Her father gave up on the twins even before they got into high school. Nothing worked on them.  They paid as little attention to him as to the crippled neighbor.  The priests at St. Ann’s agreed (in private) that they were candidates for exorcism, and even Dina’s mother – loving, sweet, accepting Margaret DiMarco, had to admit that she had gotten more than she had bargained for.  Even before the euphoria of epiphany had passed; before the personal Savior had departed through the transom and out the skylight; before the childlike benignity had gone from their cute, rotund faces, she realized that God had given her more than she signed up for.

Margaret and Andy DiMarco were not exactly delighted when they learned of their daughter’s love interest.  Despite Bay State and Fabric Man in Taunton, they still clung – as all parents do – to the hopes that their daughter would marry above her station.  Instead, they got a carpenter from Minnesota who was was nice enough.  Polite, respectful, deferent.  Nothing like Dead Beat Doug who ended up in the State system or Fucked Up Fred. No Prince Charming, but no Mick who would beat her in a stupid Irish drunk, neither.

“So, how’s carpentry, Henry”, asked Dina’s father one night at dinner.

“Well, even the Kennedys got to live in a house”, he answered.  He knew that the Kennedys were like royalty in Boston, but hadn’t figured out yet that Buddy Cianci, Mayor of Providence was more of a hero to the North End than any Kennedy.  Cianci robbed the city blind, shoved his fist up the asshole of any WASP cornholer within 100 miles, and was voted in 5 times – once when he was in fuckin’ jail, for Christ’s sake.

“Henry, you like Italian food?”, said Dina’s mother.

All Henry knew about Italian food was Ronzoni and Chef Boyardee, disgusting TV dinners and gluey, gloppy ravioli.  “My mother cooked American”, he said, noticing the wince on the DiMarcos, except for the Pima twins who were licking their plates like a moose on a salt lick and sticking their fingers into the ziti.

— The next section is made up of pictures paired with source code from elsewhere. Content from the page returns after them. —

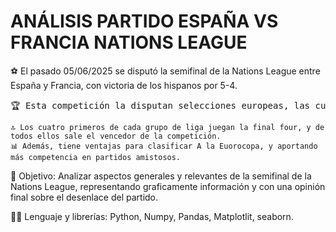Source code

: # ANÁLISIS PARTIDO ESPAÑA VS FRANCIA NATIONS LEAGUE

⚽ El pasado 05/06/2025 se disputó la semifinal de la Nations League entre España y Francia, con victoria de los hispanos por 5-4.  
<pre>🏆 Esta competición la disputan selecciones europeas, las cuales son divididas en 5 mini ligas (A,B,C,D), según su nivel, con ascensos y descensos entre ellas. </pre> 
    🔝 Los cuatro primeros de cada grupo de liga juegan la final four, y de todos ellos sale el vencedor de la competición.  
    📊 Además, tiene ventajas para clasificar A la Euorocopa, y aportando más competencia en partidos amistosos.  

👀 Objetivo: Analizar aspectos generales y relevantes de la semifinal de la Nations League, representando graficamente información y con una opinión final sobre el desenlace del partido.

🧑‍💻 Lenguaje y librerías: Python, Numpy, Pandas, Matplotlit, seaborn.

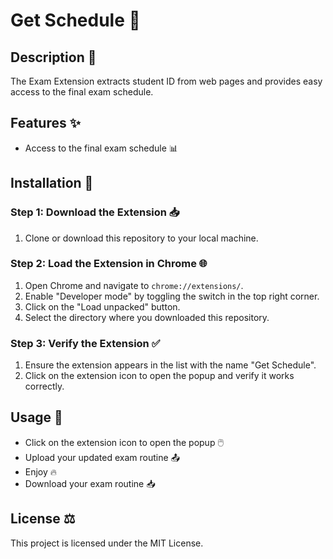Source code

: # Get Schedule 📅

## Description 📝

The Exam Extension extracts student ID from web pages and provides easy access to the final exam schedule.

## Features ✨

- Access to the final exam schedule 📊

## Installation 🔧

### Step 1: Download the Extension 📥

1. Clone or download this repository to your local machine.

### Step 2: Load the Extension in Chrome 🌐

1. Open Chrome and navigate to `chrome://extensions/`.
2. Enable "Developer mode" by toggling the switch in the top right corner.
3. Click on the "Load unpacked" button.
4. Select the directory where you downloaded this repository.

### Step 3: Verify the Extension ✅

1. Ensure the extension appears in the list with the name "Get Schedule".
2. Click on the extension icon to open the popup and verify it works correctly.

## Usage 📱

- Click on the extension icon to open the popup 🖱️
- Upload your updated exam routine 📤
- Enjoy 🔥
- Download your exam routine 📥

## License ⚖️

This project is licensed under the MIT License.
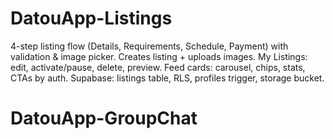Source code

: # DatouApp-Listings
4-step listing flow (Details, Requirements, Schedule, Payment) with validation &amp; image picker. Creates listing + uploads images. My Listings: edit, activate/pause, delete, preview. Feed cards: carousel, chips, stats, CTAs by auth. Supabase: listings table, RLS, profiles trigger, storage bucket.
# DatouApp-GroupChat
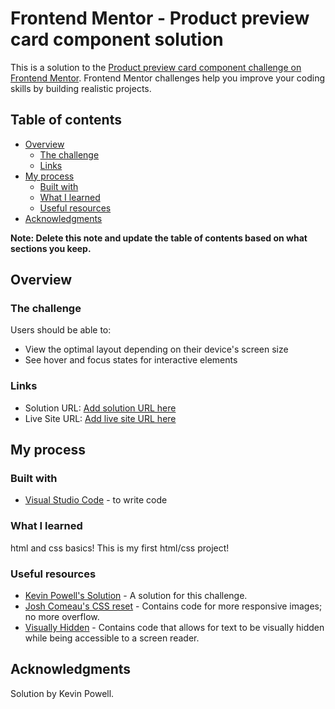 # Frontend Mentor - Product preview card component solution

This is a solution to the [Product preview card component challenge on Frontend Mentor](https://www.frontendmentor.io/challenges/product-preview-card-component-GO7UmttRfa). Frontend Mentor challenges help you improve your coding skills by building realistic projects. 

## Table of contents

- [Overview](#overview)
  - [The challenge](#the-challenge)
  - [Links](#links)
- [My process](#my-process)
  - [Built with](#built-with)
  - [What I learned](#what-i-learned)
  - [Useful resources](#useful-resources)
- [Acknowledgments](#acknowledgments)

**Note: Delete this note and update the table of contents based on what sections you keep.**

## Overview

### The challenge

Users should be able to:

- View the optimal layout depending on their device's screen size
- See hover and focus states for interactive elements

### Links

- Solution URL: [Add solution URL here](https://your-solution-url.com)
- Live Site URL: [Add live site URL here](http://127.0.0.1:5500/product-preview-card-component-main/index.html)

## My process

### Built with

- [Visual Studio Code](https://code.visualstudio.com/) - to write code

### What I learned

html and css basics! This is my first html/css project!

### Useful resources

- [Kevin Powell's Solution](https://www.youtube.com/watch?v=B2WL6KkqhLQ) - A solution for this challenge.
- [Josh Comeau's CSS reset](https://www.joshwcomeau.com/css/custom-css-reset/) - Contains code for more responsive images; no more overflow.
- [Visually Hidden](https://www.scottohara.me/blog/2017/04/14/inclusively-hidden.html) - Contains code that allows for text to be visually hidden while being accessible to a screen reader.

## Acknowledgments

Solution by Kevin Powell.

“Isn’t that nice”, said Dina’s mother.  I guess the Midwest is more American than Boston.  We’ve got everyone here, don’t we, Andy?”

The Pima twins were now heaping seconds and thirds of ziti onto their plates.  Even their fat fingers, like miniature forks on a Cat, couldn’t scoop enough pasta for their appetites. 

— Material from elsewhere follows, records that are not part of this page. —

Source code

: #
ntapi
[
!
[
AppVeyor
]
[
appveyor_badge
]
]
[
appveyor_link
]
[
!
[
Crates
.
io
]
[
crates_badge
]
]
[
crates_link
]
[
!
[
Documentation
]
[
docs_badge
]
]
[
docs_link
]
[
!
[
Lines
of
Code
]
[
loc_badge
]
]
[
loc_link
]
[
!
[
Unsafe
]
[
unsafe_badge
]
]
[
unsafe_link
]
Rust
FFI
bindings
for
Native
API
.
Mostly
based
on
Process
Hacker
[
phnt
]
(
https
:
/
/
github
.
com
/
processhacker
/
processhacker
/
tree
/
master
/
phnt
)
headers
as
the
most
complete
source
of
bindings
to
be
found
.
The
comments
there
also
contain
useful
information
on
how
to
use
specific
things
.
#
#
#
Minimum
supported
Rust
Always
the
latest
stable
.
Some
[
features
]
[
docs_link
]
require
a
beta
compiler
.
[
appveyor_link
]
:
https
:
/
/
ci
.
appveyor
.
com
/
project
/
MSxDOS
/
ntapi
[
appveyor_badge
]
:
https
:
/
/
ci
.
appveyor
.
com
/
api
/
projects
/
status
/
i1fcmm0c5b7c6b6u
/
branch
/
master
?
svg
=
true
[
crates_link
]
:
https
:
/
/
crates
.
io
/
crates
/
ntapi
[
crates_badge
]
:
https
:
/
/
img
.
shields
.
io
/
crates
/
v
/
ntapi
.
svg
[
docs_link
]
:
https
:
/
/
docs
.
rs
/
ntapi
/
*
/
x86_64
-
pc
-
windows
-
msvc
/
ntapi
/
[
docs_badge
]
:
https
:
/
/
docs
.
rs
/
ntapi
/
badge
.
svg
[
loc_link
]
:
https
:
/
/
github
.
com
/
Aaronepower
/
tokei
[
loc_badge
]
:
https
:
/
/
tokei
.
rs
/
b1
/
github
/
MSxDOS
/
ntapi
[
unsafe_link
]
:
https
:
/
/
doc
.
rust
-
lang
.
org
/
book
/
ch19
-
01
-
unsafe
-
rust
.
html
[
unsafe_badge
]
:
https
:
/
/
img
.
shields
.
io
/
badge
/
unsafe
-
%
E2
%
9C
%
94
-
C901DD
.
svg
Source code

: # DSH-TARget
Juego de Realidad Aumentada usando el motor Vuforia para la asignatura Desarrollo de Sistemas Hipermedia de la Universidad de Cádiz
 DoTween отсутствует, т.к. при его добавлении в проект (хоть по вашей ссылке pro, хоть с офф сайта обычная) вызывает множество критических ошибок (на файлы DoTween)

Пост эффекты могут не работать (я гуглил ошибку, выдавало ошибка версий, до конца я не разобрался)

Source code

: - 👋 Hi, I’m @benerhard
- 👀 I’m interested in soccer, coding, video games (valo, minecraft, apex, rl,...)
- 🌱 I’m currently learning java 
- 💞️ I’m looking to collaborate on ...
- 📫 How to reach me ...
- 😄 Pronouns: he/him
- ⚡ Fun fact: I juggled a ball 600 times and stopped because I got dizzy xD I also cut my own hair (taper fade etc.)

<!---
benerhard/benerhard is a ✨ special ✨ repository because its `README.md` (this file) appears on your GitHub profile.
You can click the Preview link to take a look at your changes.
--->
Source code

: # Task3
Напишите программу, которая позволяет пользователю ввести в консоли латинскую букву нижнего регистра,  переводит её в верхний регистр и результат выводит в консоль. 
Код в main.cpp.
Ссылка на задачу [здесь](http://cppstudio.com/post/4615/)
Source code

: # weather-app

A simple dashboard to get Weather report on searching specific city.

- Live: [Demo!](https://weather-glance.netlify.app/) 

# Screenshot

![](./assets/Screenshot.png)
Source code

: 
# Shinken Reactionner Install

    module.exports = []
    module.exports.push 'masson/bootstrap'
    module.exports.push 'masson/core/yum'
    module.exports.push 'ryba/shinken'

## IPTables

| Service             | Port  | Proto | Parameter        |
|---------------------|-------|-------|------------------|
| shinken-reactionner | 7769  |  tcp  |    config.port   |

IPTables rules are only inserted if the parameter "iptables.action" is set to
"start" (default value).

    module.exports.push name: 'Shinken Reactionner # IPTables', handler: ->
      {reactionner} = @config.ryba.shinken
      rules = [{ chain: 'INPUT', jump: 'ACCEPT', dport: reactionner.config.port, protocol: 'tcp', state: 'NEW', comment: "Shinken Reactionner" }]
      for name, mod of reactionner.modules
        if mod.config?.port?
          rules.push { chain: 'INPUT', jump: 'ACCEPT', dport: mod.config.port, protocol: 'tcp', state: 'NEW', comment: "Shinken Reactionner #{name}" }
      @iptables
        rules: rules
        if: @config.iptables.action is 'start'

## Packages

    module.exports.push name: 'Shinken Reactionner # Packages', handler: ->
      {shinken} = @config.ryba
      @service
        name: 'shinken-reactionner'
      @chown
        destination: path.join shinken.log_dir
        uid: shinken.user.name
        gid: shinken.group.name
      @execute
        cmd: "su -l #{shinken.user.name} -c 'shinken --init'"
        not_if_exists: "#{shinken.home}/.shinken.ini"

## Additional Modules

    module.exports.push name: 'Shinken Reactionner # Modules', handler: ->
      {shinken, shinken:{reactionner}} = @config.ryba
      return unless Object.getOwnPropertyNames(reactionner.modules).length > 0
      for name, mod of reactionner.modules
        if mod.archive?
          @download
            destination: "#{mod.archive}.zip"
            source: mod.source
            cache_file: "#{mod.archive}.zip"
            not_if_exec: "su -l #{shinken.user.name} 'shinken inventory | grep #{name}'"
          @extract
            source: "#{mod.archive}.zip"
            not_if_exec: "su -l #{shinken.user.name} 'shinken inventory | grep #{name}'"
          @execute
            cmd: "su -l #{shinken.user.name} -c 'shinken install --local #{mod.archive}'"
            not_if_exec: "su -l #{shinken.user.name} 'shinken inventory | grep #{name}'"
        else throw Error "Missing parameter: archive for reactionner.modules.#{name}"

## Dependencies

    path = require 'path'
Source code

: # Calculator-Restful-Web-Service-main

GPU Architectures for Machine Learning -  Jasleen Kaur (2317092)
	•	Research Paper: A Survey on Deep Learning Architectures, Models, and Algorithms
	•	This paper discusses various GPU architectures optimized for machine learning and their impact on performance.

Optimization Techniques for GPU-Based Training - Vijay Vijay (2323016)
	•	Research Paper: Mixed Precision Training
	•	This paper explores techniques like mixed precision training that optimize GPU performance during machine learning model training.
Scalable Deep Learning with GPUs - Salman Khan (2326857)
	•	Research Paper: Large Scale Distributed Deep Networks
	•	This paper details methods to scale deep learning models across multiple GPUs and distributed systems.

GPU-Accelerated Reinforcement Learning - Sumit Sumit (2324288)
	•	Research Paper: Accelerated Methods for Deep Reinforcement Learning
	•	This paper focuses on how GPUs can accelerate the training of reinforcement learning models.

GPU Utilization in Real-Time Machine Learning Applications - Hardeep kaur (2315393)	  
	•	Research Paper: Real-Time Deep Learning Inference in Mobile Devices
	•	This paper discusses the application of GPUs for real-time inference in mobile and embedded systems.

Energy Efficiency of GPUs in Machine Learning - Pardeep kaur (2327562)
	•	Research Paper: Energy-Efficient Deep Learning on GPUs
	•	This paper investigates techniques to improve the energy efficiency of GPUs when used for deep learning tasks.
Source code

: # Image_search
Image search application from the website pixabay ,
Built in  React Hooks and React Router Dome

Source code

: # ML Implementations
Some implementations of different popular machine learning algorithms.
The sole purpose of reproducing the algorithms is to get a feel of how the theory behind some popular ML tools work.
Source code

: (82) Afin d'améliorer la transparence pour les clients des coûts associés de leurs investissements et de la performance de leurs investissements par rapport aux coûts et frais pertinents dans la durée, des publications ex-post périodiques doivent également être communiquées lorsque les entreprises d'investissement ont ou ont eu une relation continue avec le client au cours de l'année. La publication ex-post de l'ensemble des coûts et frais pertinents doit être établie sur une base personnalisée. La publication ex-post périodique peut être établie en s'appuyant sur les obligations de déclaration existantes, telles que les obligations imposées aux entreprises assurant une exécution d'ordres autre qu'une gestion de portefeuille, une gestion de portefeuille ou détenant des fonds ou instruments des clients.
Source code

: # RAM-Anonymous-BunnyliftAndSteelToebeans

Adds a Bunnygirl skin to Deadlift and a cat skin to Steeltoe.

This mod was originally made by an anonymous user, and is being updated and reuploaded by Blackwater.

Dina’s father looked around the table.  His wacko born-again wife.  His savage fat redskins; his beloved daughter who at 30 would never make more than Section Manager at Fabric Man; and now Henry Slough – Sluff, Slugh, Slow, whatever. 

“Henry and I are going to spend Thanksgiving in Prairieville”, said Dina.

“Where?”, said Andy.

“Prairieville”, said Dina.  You know. Southern Minnesota, where Henry’s parents live”.

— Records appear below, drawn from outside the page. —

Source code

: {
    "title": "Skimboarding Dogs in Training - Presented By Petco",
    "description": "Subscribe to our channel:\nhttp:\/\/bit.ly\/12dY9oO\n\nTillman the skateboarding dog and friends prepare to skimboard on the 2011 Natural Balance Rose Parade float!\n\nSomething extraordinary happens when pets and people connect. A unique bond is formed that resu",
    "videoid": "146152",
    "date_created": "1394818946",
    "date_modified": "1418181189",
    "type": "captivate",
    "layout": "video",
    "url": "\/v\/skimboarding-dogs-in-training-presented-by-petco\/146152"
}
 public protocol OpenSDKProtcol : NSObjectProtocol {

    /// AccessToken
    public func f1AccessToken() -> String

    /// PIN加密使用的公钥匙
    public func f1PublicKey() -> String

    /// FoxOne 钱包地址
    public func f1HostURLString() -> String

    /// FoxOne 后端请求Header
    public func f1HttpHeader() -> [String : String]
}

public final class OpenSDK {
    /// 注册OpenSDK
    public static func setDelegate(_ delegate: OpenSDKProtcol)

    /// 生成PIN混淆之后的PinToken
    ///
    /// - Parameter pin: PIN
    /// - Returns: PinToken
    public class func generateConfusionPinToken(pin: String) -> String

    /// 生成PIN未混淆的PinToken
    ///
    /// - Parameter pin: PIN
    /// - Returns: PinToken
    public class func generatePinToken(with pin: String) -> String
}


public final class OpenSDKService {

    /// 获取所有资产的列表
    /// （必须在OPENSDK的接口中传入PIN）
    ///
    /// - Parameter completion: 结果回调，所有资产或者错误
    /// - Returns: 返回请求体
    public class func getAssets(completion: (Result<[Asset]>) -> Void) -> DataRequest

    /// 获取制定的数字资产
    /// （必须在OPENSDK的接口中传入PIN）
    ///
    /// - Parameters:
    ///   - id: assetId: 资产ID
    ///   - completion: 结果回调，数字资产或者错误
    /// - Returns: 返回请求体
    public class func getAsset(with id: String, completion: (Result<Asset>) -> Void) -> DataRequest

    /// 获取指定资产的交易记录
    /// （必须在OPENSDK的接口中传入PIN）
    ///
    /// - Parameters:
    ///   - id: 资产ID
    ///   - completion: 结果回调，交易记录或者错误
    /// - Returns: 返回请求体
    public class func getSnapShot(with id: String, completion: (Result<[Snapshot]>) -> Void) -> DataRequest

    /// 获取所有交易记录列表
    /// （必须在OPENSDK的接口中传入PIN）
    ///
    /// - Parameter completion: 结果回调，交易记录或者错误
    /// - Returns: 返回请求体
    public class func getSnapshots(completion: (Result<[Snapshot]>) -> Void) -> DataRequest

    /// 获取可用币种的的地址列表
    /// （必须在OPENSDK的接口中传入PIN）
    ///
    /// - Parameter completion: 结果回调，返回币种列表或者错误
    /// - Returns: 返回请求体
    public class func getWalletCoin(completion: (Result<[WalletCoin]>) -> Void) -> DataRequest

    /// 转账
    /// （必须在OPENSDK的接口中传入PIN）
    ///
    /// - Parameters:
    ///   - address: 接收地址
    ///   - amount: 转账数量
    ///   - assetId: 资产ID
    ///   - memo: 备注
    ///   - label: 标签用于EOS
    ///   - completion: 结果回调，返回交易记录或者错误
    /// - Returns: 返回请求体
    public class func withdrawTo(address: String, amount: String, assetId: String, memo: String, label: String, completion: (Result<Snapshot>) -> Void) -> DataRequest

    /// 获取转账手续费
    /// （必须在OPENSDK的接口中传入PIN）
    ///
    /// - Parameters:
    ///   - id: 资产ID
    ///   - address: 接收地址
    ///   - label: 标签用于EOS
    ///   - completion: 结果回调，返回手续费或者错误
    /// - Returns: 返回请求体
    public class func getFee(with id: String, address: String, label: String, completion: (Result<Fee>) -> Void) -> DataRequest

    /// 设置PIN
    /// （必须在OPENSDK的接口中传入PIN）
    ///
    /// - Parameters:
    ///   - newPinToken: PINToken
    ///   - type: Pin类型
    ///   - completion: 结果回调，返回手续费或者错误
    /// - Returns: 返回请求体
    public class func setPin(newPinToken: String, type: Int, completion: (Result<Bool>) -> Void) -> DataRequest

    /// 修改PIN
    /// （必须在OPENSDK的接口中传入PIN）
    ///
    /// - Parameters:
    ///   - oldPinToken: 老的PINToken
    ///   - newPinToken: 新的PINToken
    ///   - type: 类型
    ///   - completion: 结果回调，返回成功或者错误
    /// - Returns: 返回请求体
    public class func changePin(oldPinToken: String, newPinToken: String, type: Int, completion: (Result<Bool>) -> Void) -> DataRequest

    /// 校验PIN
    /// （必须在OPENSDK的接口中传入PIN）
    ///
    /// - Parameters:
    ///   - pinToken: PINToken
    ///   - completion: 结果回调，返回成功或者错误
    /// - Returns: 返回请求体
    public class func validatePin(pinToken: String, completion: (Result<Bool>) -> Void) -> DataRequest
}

“I didn’t know there was a southern Minnesota”, commented her father.  Then, before he could finish chewing the ziti, “Hey, how ‘bout you takin’ the twins with you?”

Her mother glowered.  Dina reddened and picked up her fork.  Henry smiled stupidly.  The twins kept shoveling in the ziti.  “Yeah, a change of pace would do them good”.

Henry, moderate, middle-of-the-road, complaisant, and eager to please, said “Sure.  Great idea.  I can’t wait for Mom and Pop to meet everyone”.

“Super”, said Mr. DiMarco. “Consider it done”.  The twins looked up from the ziti, their hands and mouths smeared with tomato sauce.  Dina, cake-hole gaping and eyes stunned and wide, stared at her father.  Margaret smiled.  At last.  A relief, a respite, a glorious sun-filled, Hawaiian vacation from the Pimas.  Henry showed nothing.  He was already thinking about the flights via Sioux City.